◆ Text passage
==============================
Although the accuracy of these pig temperature detection methods based on target detection models is high, the models, such as Faster-RCNN and Yolov5, have problems including large model size, a large number of parameters, and low real-time performance, which leads to the high requirements of the detection model for the hardware platform, and it is difficult to be transplanted to mobile or embedded terminal devices for practical applications. As a classic one-stage target detection model, Yolov8n is characterized by the smallest model size and the smallest number of parameters among the five versions of Yolov8. In this case, it is easier to be embedded in edge devices[34]. In addition, the convolutional layer module can extract feature information in the image, hence effectively improving the accuracy of model detection. Due to the attention mechanism module, the model can focus on the expression of valid feature information and attenuate the interference of invalid feature information. As a key step in target localization performance, the bounding box regression loss function can accelerate the convergence speed of the model, thus enhancing the target localization accuracy.

1.3. Objectives

With the proposal of the deformable convolutional layer module and bounding box regression loss function, as well as the attention to vital features by the attention mechanism module, it is necessary for this study to improve the lighter weight pig temperature site detection model Yolov8n with the help of these innovative techniques, and thus, it can achieve stronger robustness, higher accuracy, and better real-time performance, which can be applied to satisfy the portable pig temperature inspection in the intensive farming scenario.
==============================
◆ Source data
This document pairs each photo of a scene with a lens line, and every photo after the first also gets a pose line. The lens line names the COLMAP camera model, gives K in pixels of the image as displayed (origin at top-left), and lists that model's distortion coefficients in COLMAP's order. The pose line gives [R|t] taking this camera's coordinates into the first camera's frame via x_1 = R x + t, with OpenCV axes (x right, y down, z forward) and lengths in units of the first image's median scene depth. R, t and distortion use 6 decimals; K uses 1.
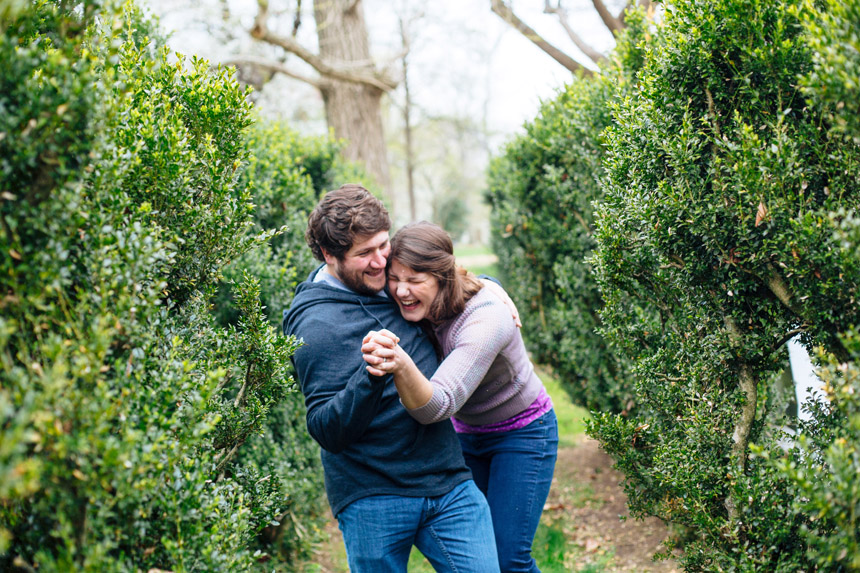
lens RADIAL K [[1277.3, 0, 426.2], [0, 1277.3, 284.8], [0, 0, 1]] dist [-0.123975, 0.000000]
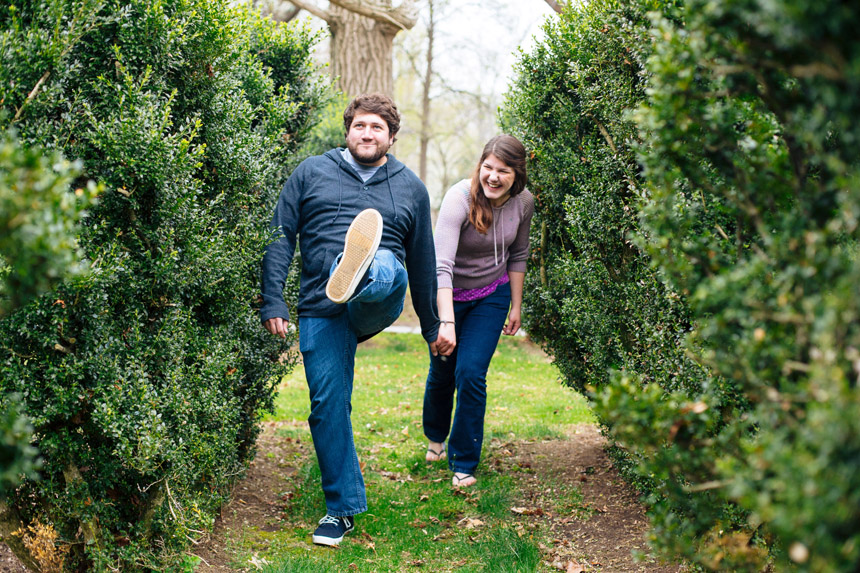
==============================
◆ List of tasks
A: Render this sentence from the pig temperature detection passage in Spanish: "In addition, the convolutional layer module can extract feature information in the image, hence effectively improving the accuracy of model detection."
B: Write the next part of the pig temperature detection passage, picking up after its final sentence.
The listing is separate material from the pig temperature detection passage.

◆ Exercise results
A: Además, el módulo de capa convolucional puede extraer información de características de la imagen, lo que mejora eficazmente la precisión de detección del modelo.

B:
The YOLOv8n target detection model consists of three main components: the backbone network, the neck network, and the predictive output header. The backbone network of the YOLOv8n model employs an enhanced CSPDarkNet53 structure, which down-samples the input features to generate five different scale features. Figure 1A illustrates the structure of the backbone network, which employs the Cross-Scale Part (CSP) module in the original design. However, in this study, the Deformable Cross-Stage Partial Network fusion (DC2f) module is involved instead. The DC2f module is connected by a gradient shunt to improve the information flow of the feature extraction network while maintaining computational efficiency [Figure 1B]. The Deformable Cross-Stage Partial Network (DCBS) module uses a convolution operation on the input data [Figure 1C], followed by batch normalization and activation using the Sigmoid Linear Unit (SiLU). To achieve adaptive-size output, the backbone network incorporates the Spatial Pyramid Pooling Fast (SPPF) module, which pools the input feature maps onto a fixed-size map. Different from the Spatial Pyramid Pooling (SPP) structure[35], SPPF reduces computational effort and latency by sequentially connecting the three largest pooling layers [Figure 1D].

Pig-ear detection from the thermal infrared image based on improved YOLOv8n

Figure 1. Structure of the YOLOv8n-DMF model.

Incorporating the Path Aggregation Network (PAN) concept, YOLOv8n uses a PAN-Feature Pyramid Network (PAN-FPN)[36,37] structure in the neck, as presented in Figure 1E. Unlike the neck structures of YOLOv5 and YOLOv7 models, YOLOv8n removes the convolution operation following up-sampling in the PAN structure, causing a lightweight model without sacrificing performance. PAN-FPN employs top-down and bottom-up network structures to leverage the combination of shallow positional and deeper semantic information through feature fusion, which can thus ensure the diversity and comprehensiveness of features.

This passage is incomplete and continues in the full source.